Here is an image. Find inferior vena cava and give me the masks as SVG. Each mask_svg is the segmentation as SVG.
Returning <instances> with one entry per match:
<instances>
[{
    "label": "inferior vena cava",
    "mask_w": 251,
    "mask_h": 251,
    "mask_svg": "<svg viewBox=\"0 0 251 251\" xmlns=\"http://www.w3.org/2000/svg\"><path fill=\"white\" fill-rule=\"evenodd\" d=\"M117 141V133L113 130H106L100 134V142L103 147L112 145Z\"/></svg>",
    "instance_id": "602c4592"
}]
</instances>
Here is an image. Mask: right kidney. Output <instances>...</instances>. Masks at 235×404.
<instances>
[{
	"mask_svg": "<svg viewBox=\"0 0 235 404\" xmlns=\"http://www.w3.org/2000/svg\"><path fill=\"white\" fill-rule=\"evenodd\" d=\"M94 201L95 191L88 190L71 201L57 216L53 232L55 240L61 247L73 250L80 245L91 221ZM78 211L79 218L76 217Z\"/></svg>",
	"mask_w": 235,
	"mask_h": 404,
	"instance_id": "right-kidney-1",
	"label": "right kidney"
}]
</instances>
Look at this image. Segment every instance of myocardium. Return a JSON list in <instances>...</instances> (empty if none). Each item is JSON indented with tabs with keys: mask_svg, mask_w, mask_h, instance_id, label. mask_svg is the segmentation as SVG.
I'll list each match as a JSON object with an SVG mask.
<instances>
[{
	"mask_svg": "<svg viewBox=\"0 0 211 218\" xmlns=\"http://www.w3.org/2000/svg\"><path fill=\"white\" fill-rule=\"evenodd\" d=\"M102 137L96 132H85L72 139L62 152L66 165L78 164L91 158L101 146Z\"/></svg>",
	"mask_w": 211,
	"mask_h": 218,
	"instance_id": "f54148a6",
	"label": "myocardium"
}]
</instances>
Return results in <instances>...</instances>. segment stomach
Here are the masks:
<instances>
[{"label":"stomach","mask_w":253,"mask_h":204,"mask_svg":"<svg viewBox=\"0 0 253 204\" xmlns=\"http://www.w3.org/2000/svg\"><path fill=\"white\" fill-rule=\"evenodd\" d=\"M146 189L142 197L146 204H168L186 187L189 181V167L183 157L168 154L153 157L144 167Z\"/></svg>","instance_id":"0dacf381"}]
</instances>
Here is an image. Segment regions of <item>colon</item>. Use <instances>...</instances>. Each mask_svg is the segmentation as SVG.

---

REQUIRED WORK:
Format the rows above as a JSON list of strings, with one string for each line and blank lines left out.

CORRECT OUTPUT:
[
  "Here is an image. Find inferior vena cava and give me the masks as SVG. Each mask_svg is the segmentation as SVG.",
  "Returning <instances> with one entry per match:",
  "<instances>",
  "[{",
  "    \"label\": \"inferior vena cava\",",
  "    \"mask_w\": 251,",
  "    \"mask_h\": 251,",
  "    \"mask_svg\": \"<svg viewBox=\\\"0 0 251 251\\\" xmlns=\\\"http://www.w3.org/2000/svg\\\"><path fill=\\\"white\\\" fill-rule=\\\"evenodd\\\" d=\\\"M117 141V133L113 130H106L100 134V142L103 147L112 145Z\\\"/></svg>\",",
  "    \"instance_id\": \"602c4592\"",
  "}]",
  "</instances>",
  "Here is an image. Mask: right kidney. Output <instances>...</instances>. Masks at 235×404.",
  "<instances>",
  "[{",
  "\t\"mask_svg\": \"<svg viewBox=\\\"0 0 235 404\\\" xmlns=\\\"http://www.w3.org/2000/svg\\\"><path fill=\\\"white\\\" fill-rule=\\\"evenodd\\\" d=\\\"M94 201L95 191L88 190L71 201L57 216L53 232L55 240L61 247L73 250L80 245L91 221ZM78 211L79 218L76 217Z\\\"/></svg>\",",
  "\t\"mask_w\": 235,",
  "\t\"mask_h\": 404,",
  "\t\"instance_id\": \"right-kidney-1\",",
  "\t\"label\": \"right kidney\"",
  "}]",
  "</instances>",
  "Look at this image. Segment every instance of myocardium. Return a JSON list in <instances>...</instances> (empty if none). Each item is JSON indented with tabs with keys: mask_svg, mask_w, mask_h, instance_id, label. mask_svg is the segmentation as SVG.",
  "I'll list each match as a JSON object with an SVG mask.",
  "<instances>",
  "[{",
  "\t\"mask_svg\": \"<svg viewBox=\\\"0 0 211 218\\\" xmlns=\\\"http://www.w3.org/2000/svg\\\"><path fill=\\\"white\\\" fill-rule=\\\"evenodd\\\" d=\\\"M102 137L96 132H85L72 139L62 152L66 165L78 164L91 158L101 146Z\\\"/></svg>\",",
  "\t\"mask_w\": 211,",
  "\t\"mask_h\": 218,",
  "\t\"instance_id\": \"f54148a6\",",
  "\t\"label\": \"myocardium\"",
  "}]",
  "</instances>",
  "Return results in <instances>...</instances>. segment stomach",
  "Here are the masks:",
  "<instances>",
  "[{\"label\":\"stomach\",\"mask_w\":253,\"mask_h\":204,\"mask_svg\":\"<svg viewBox=\\\"0 0 253 204\\\" xmlns=\\\"http://www.w3.org/2000/svg\\\"><path fill=\\\"white\\\" fill-rule=\\\"evenodd\\\" d=\\\"M146 189L142 197L146 204H168L186 187L189 181V167L183 157L168 154L153 157L144 167Z\\\"/></svg>\",\"instance_id\":\"0dacf381\"}]",
  "</instances>",
  "Here is an image. Segment regions of <item>colon</item>. Use <instances>...</instances>. Each mask_svg is the segmentation as SVG."
]